Shortly after the eruption started I went back to the island with my father to salvage properties from our home and my parents company. There were also many others who went there for salvaging, including other inhabitants and voluntary rescue team members. We sailed with a passenger ship and just before we entered the harbor in the darkness, everybody went silent. We sailed through a narrow path between a high cliff and glowing lava entering the ocean, so red smoke rose. I found it humbling and scaring to be so close to the creation of new land by the Great Architect of the Universe.
Though the inhabitants were mostly salvaging their own properties, we also helped each others. One day we took part in salvaging of valuables and personal items from other houses because the lava was starting to move faster and we had to work very fast before the houses went under the lava.
The harbor was of priceless value to the town that depended on fishing and fish processing. Therefore great emphasize was put on saving the harbor from blockage or filling by lava. This was mostly done by pumping enormous amount of sea water onto the edge of the lava to diverting the lava flow. For water cooling to be effective, water had to penetrate down into the lava through cracks and joints that form during the initial cooling period. About 6 million m3 of sea water, containing about 220,000 tons of salt, was pumped onto the lava.
Beside lava there were many other dangers there. Because of tephra falling over the town, we had to wear steal helmets and sometimes run for shelter. Sometimes glowing tephra broke it’s way through roofs and windows and thus setting the houses on fire. This risk was reduced by covering the windows, facing the volcano, with corrugated iron sheeting and steel plating. Many houses collapsed under great weight of tephra, which increased daily. To try to prevent this, tephra was swept of the roofs. The roofs were also strengthened by placing props and rafters under them.
The ash had a sandblasting effect on painted surfaces of vehicles. Motors not protected by air cleaners and filters, particularly gear boxes, required frequent maintenance.
We could not sleep in the night because of an invisible danger. An unexpected hazard was noticed after the eruption began when surprisingly high concentration of poisonous gases were found in low areas, both inside buildings and also outside during calm weather. Therefore we had living candles on the floor and if the fire died it indicated gas poisoning so we had to get higher up in the house. So when we had to rest from packing, we just laid in bed and watched the fire. Because the gas was heavy it could lay on the floor and one time, when I bent down, I breathe in the gas which felt like a kick in the head. For a few hours I had a very bad headache and dizziness. Several people became sick because of breathing this gas and one died when he broke into my parent pharmacy, while me and my father were in Reykjavik to empty containers. We then went back to continue the work.
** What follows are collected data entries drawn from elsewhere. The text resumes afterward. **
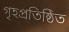
গৃহপ্রতিষ্ঠিতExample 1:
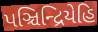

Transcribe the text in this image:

પઞ્ચિન્દ્રિયેહિ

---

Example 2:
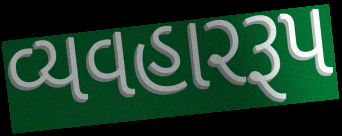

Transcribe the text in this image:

વ્યવહારરૂપ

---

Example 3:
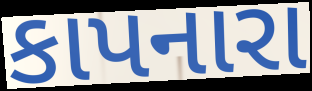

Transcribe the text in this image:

કાપનારા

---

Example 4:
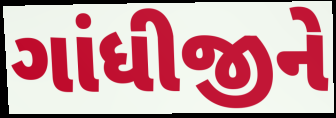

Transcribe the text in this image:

ગાંધીજીને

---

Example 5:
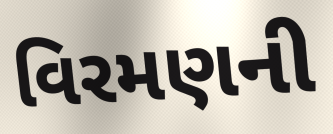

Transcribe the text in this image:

વિરમણની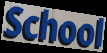
SchoolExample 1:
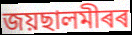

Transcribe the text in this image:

জয়ছালমীৰৰ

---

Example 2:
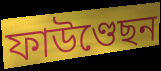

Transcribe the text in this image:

ফাউণ্ডেছন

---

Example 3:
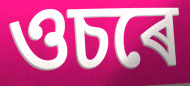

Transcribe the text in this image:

ওচৰে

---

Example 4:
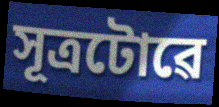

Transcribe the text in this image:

সূত্ৰটোৱে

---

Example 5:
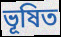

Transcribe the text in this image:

ভূষিত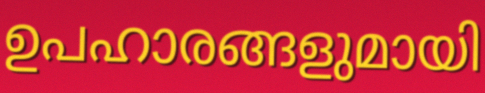
ഉപഹാരങ്ങളുമായിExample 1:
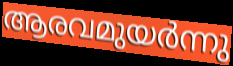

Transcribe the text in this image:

ആരവമുയർന്നു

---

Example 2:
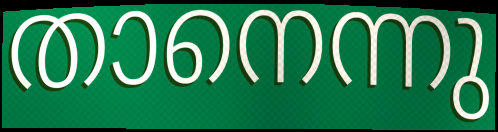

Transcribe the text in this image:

താനെന്നു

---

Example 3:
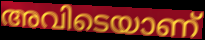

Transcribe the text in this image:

അവിടെയാണ്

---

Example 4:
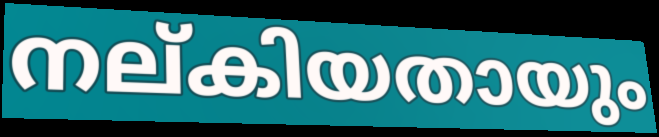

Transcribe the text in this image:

നല്കിയതായും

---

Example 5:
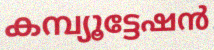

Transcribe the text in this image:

കമ്പ്യൂട്ടേഷൻ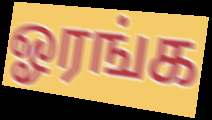
ஓரங்கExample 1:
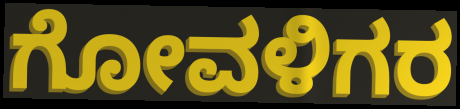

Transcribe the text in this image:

ಗೋವಳಿಗರ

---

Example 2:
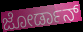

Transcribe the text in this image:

ಜೋರ್ಡಾನ್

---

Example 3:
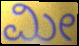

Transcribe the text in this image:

ಮೀ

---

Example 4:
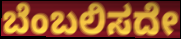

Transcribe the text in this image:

ಬೆಂಬಲಿಸದೇ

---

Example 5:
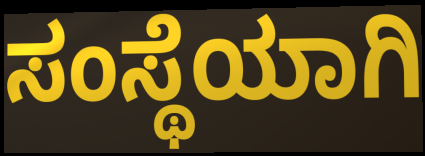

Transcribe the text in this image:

With all those dangers to worry about, I am glad that I did not know that consideration was given to throw a bomb from an aircraft on the east side of the volcano to create a channel for the lava to the sea. It was not done because the risks of missing the target were too great!
On 3 July 1973 the towns Civil Defense Authority formally announced that the eruption was over. Already before the eruption came to an end, work began on excavating the town and clearing away ash and debris, with shovels and bulldozers. I was hired to take part in this work. The town was rebuilt in an astonishingly short time and has become a popular destination for travelers.
Because photographing was my main hobby, when the eruption started, I always had my camera with me. The first three photographs in part I of the slide show are probably the first ones taken of the eruption. They are a bit shaken because I forgot my tripod when I escaped from my home!